[Materials provided — start]
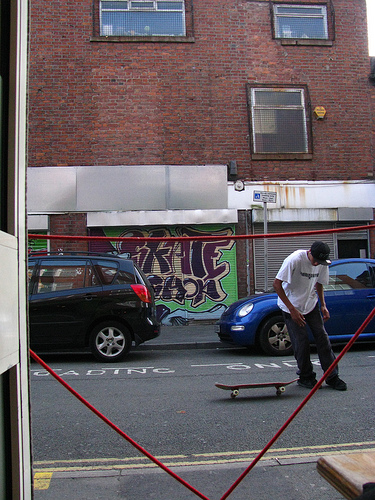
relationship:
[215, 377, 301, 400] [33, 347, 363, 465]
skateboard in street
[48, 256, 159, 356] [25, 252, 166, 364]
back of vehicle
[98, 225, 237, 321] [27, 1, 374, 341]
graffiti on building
[Materials provided — finish]
[Materials provided — start]
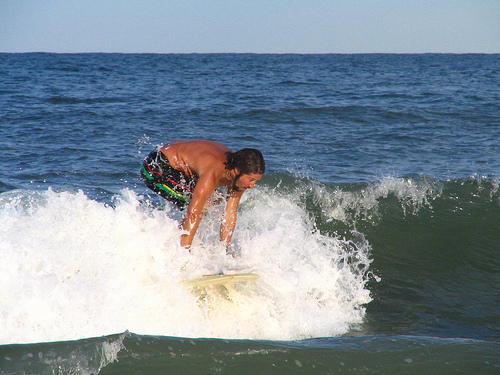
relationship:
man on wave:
[Materials provided — finish]
[Materials provided — start]
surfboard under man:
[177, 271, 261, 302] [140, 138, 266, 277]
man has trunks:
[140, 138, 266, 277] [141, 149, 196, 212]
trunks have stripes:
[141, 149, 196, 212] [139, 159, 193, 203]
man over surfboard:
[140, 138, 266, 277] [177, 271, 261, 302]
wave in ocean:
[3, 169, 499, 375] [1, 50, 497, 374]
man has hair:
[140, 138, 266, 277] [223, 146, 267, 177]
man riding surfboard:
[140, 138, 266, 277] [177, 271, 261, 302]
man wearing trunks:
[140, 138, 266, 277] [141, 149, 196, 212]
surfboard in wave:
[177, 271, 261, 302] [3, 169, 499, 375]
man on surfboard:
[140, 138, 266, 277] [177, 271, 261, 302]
[Materials provided — finish]
*Exercise prompt*.
Count the lines above that contain the string "trunks", treating case as significant, and give only the number.

*Task solution*.
3